As noted by Elliot Clark in December 2020, “Yes, back in 1970, Schaeffer says the United States—not just continental Europe—was already post-Christian. He writes about the reality of historic Christianity becoming the minority in the West, stripped of cultural power and influence.” (Schaeffer also had this prescient warning: “in this situation, Schaeffer identifies a great danger for evangelicals: taking sides with political elites in order to retain comfort, affluence, and personal peace. In the face of societal chaos and upheaval, Schaeffer doesn’t want Christians to compromise for the sake of short-lived comfort.”)
So, to repeat, we have been in spiritual and moral and cultural decline for decades, despite, as I noted above, some positive developments in the midst of the decay.
And it is true that, back in 1944, 9 years before the first edition of Playboy was published, Rev. Peter Marshall declared, “Surely the time has come, because the hour is late, when we must decide. And the choice before us is plain — Yahweh or Baal. Christ or chaos. Conviction or compromise. Discipline or disintegration.”
Similarly, in 1959, Prof. Robert Coleman proclaimed, “In a day when unprecedented numbers of people have a form of religion while at the same time the church seems unable to stem the rising tide of degeneracy that threatens the land, the question must be raised: Why this paradox? Should not the church have influence for righteousness in proportion to her numbers? However one may seek to answer this question, it is obvious that what we need is not more religion, but more power. In short, we need real revival!”

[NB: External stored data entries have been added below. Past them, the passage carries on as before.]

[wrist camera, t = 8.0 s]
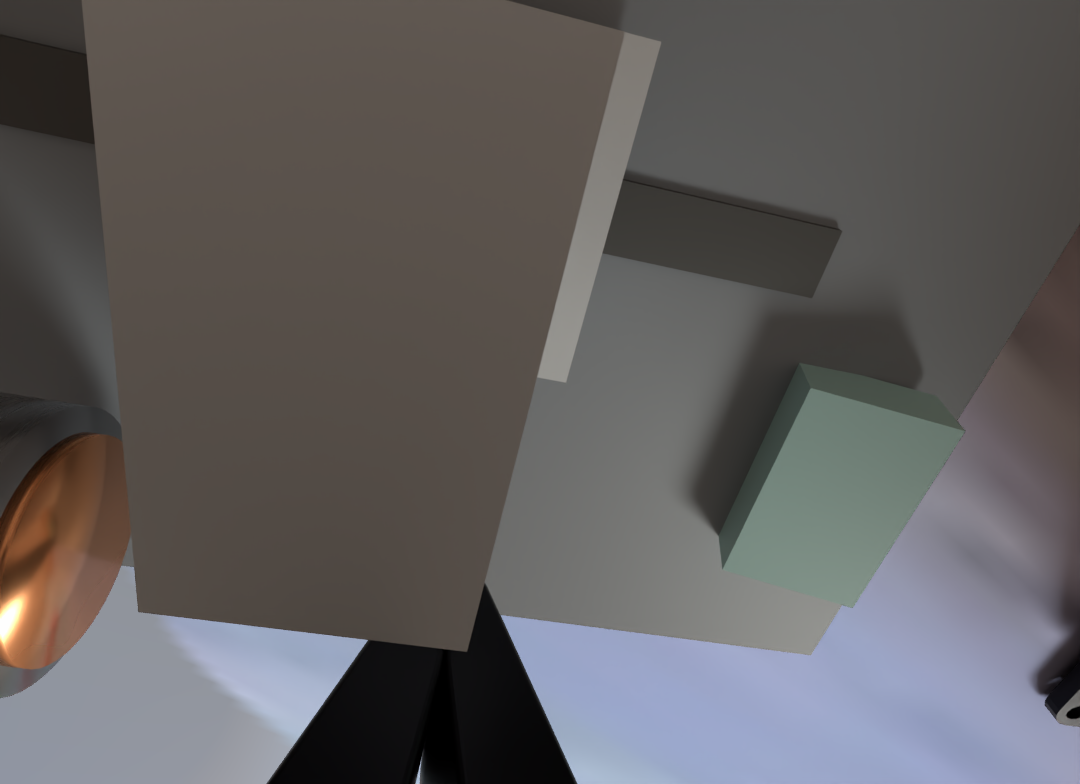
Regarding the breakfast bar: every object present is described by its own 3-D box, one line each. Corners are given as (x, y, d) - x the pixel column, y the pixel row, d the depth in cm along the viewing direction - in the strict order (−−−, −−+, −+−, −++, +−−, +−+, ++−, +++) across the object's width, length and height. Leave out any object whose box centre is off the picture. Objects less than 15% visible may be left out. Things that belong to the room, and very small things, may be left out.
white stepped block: (650, 40, 7) (869, 67, 3) (562, 360, 9) (611, 680, 4) (250, -66, 6) (-272, -243, 2) (246, 301, 8) (-42, 602, 4)
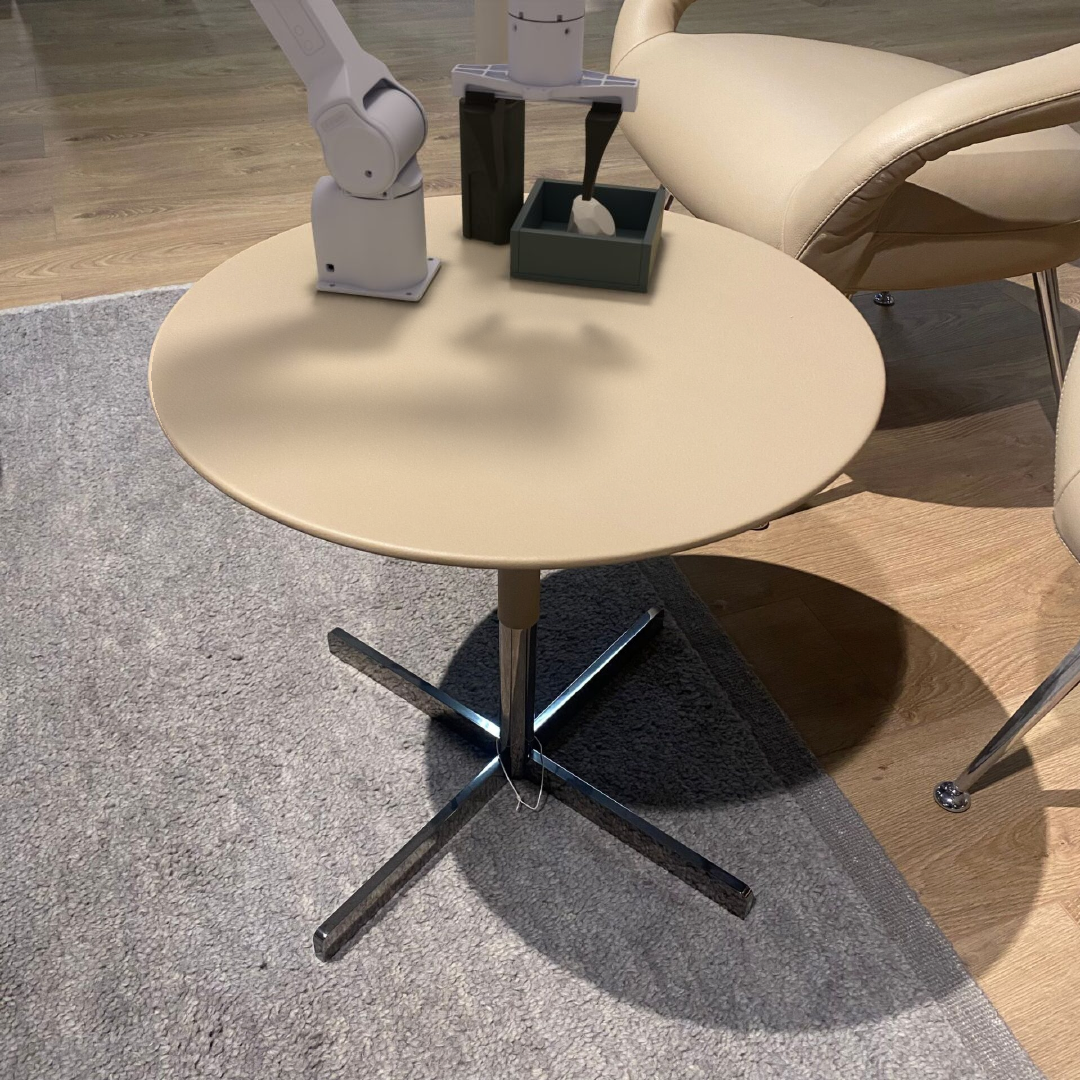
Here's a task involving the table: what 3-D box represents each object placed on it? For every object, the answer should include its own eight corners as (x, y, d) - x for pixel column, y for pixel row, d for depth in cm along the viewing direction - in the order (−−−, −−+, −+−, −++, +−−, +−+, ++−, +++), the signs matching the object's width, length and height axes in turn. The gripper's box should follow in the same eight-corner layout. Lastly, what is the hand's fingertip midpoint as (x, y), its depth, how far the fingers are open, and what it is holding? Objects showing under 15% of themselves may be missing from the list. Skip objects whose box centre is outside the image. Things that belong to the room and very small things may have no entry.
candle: (527, 227, 102) (532, -59, 85) (505, 247, 98) (505, -48, 82) (481, 217, 103) (477, -66, 87) (458, 236, 100) (449, -55, 83)
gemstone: (552, 202, 98) (592, 176, 95) (591, 250, 101) (631, 227, 98) (535, 237, 94) (575, 211, 91) (576, 286, 97) (616, 263, 94)
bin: (509, 278, 93) (510, 230, 90) (536, 222, 103) (537, 177, 100) (647, 293, 92) (651, 244, 89) (661, 235, 101) (665, 189, 98)
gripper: (437, 19, 74) (445, 202, 83) (637, 34, 72) (622, 219, 81) (461, -5, 79) (466, 170, 88) (648, 9, 77) (633, 186, 86)
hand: (542, 192), depth 85 cm, fingers open, 7 cm apart
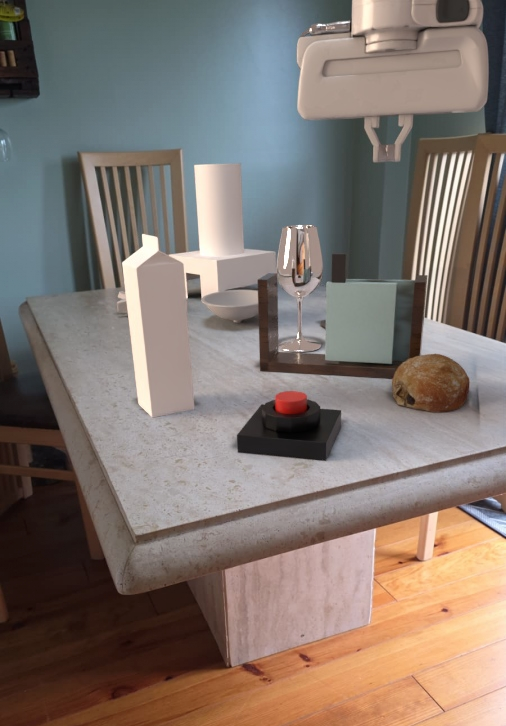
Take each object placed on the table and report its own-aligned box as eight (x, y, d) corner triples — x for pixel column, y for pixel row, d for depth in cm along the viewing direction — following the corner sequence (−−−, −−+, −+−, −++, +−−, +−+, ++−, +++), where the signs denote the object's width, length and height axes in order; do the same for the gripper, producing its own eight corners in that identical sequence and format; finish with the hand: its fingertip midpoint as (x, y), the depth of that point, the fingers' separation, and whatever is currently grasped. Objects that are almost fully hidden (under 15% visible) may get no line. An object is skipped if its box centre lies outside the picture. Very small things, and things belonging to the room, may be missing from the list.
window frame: (419, 368, 96) (427, 275, 90) (417, 380, 91) (425, 282, 85) (269, 360, 102) (268, 273, 97) (259, 371, 97) (257, 279, 91)
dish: (205, 313, 137) (203, 290, 135) (270, 311, 137) (270, 288, 135) (200, 333, 121) (198, 307, 119) (274, 330, 121) (273, 304, 119)
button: (309, 406, 72) (309, 391, 71) (303, 417, 69) (303, 402, 68) (279, 404, 73) (279, 389, 72) (271, 414, 70) (271, 400, 69)
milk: (179, 397, 87) (165, 231, 78) (195, 410, 82) (183, 235, 74) (137, 404, 85) (118, 235, 76) (151, 418, 80) (133, 238, 71)
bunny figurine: (118, 302, 130) (112, 283, 143) (120, 326, 133) (115, 305, 145) (162, 299, 133) (153, 280, 145) (164, 322, 135) (155, 301, 148)
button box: (340, 426, 75) (341, 395, 74) (325, 461, 67) (326, 427, 65) (261, 420, 78) (261, 390, 77) (237, 453, 70) (235, 419, 68)
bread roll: (383, 421, 86) (370, 376, 81) (424, 375, 90) (414, 330, 85) (446, 440, 79) (436, 393, 74) (487, 390, 83) (481, 342, 78)
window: (392, 362, 93) (399, 253, 86) (391, 363, 92) (398, 254, 86) (326, 358, 96) (328, 253, 89) (325, 360, 95) (326, 253, 88)
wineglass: (268, 347, 109) (265, 227, 101) (297, 338, 114) (297, 223, 106) (302, 355, 104) (302, 229, 96) (331, 345, 109) (333, 225, 101)
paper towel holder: (219, 304, 146) (211, 163, 133) (172, 295, 158) (161, 166, 146) (276, 292, 157) (274, 162, 144) (228, 285, 170) (222, 164, 157)
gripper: (290, 19, 65) (290, 165, 71) (498, -2, 59) (481, 158, 65) (303, 30, 70) (302, 165, 76) (495, 12, 65) (479, 158, 70)
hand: (386, 162), depth 70 cm, fingers closed
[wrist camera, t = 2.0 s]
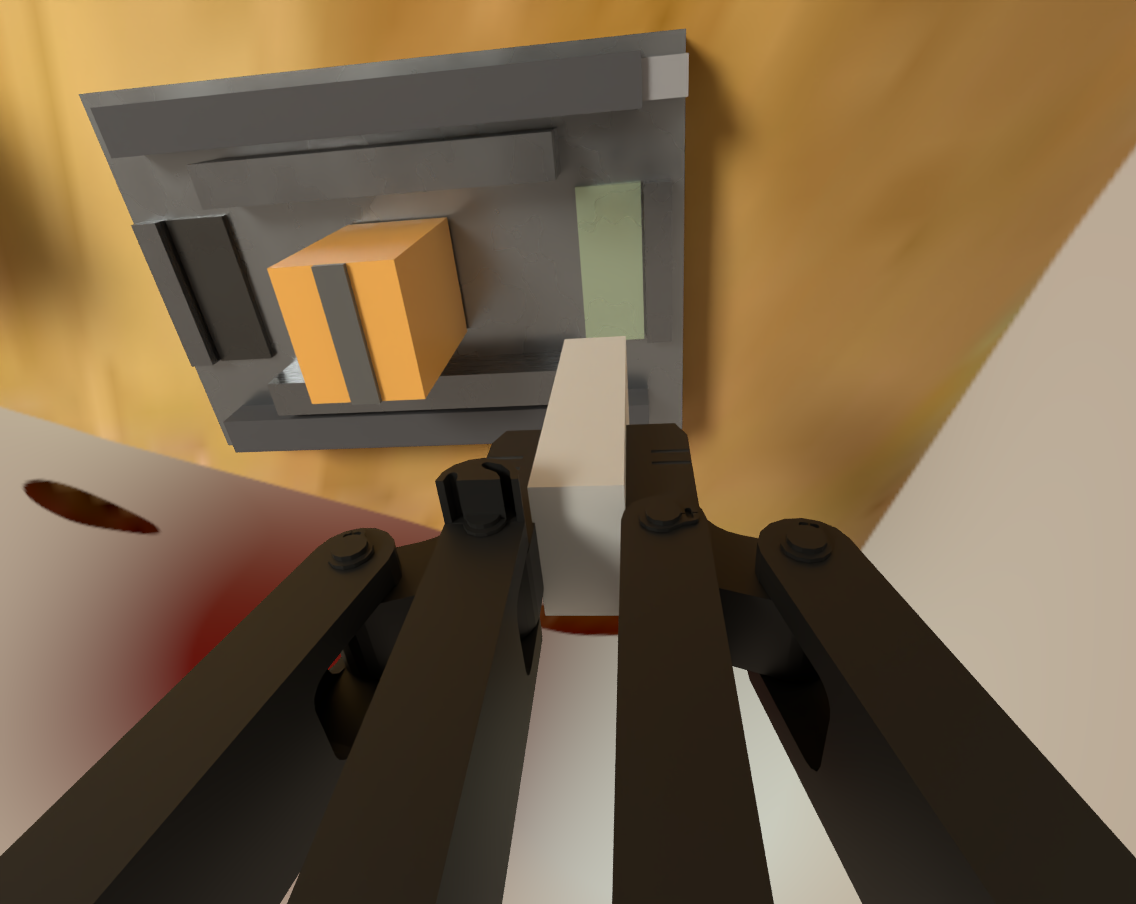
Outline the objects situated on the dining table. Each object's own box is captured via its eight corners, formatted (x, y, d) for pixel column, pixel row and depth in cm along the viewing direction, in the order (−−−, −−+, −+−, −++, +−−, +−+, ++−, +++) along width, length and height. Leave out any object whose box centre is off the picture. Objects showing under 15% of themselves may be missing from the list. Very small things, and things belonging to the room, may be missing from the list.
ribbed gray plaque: (122, 105, 23) (90, 107, 21) (685, 47, 21) (689, 45, 19) (253, 435, 30) (235, 452, 29) (682, 419, 28) (685, 436, 26)
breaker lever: (347, 224, 24) (263, 270, 19) (447, 217, 24) (391, 261, 18) (376, 336, 27) (309, 406, 21) (467, 331, 26) (423, 401, 21)
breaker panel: (123, 92, 25) (34, 95, 21) (680, 32, 22) (691, 24, 19) (253, 421, 32) (205, 467, 29) (678, 404, 30) (685, 452, 26)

I’m confident that we can go all the way back to the American colonies and find similar, thunderous warnings, speaking of our spiritual apostasy and moral rot. After all, the first Great Awakening, which presupposed a great falling away, took place in the 1730s and 1740s, “at a time when the idea of secular rationalism was being emphasized, and passion for religion had grown stale.”
There’s even a danger of becoming so accustomed to our nation’s precipitous condition that we just yawn at the latest example of our depravity.
Drag queens reading to toddlers with the enthusiastic support of the American Library Association? No big deal.
Thirteen-year-old girls having their healthy breasts removed and 11-year-old boys getting chemically castrated because of short-lived struggles with their gender identity? Nothing to fuss about.
Radical feminists launching a “Shout Your Abortion” movement? No big deal.
Christians being cancelled because they dare to hold to their biblically-based values in public? Let’s not get too worked up.
How deadly complacency can be!
That’s why we need to feel the full force of the outrage of the moment, as the President of the United States, himself a professing Catholic, uses his bully platform to mock the followers of Jesus worldwide. First, he announced “Transgender Day of Visibility” on Good Friday. Then, he timed things so that it would be celebrated this year on Resurrection (Easter) Sunday.
Wake up, America! It really is revival or we die – and that revival, that awakening, that coming to life again, that returning to the Lord with all our hearts and souls, repenting of our own sins – must begin with each of us.
To pray it again, “Lord, let the awakening start with me!”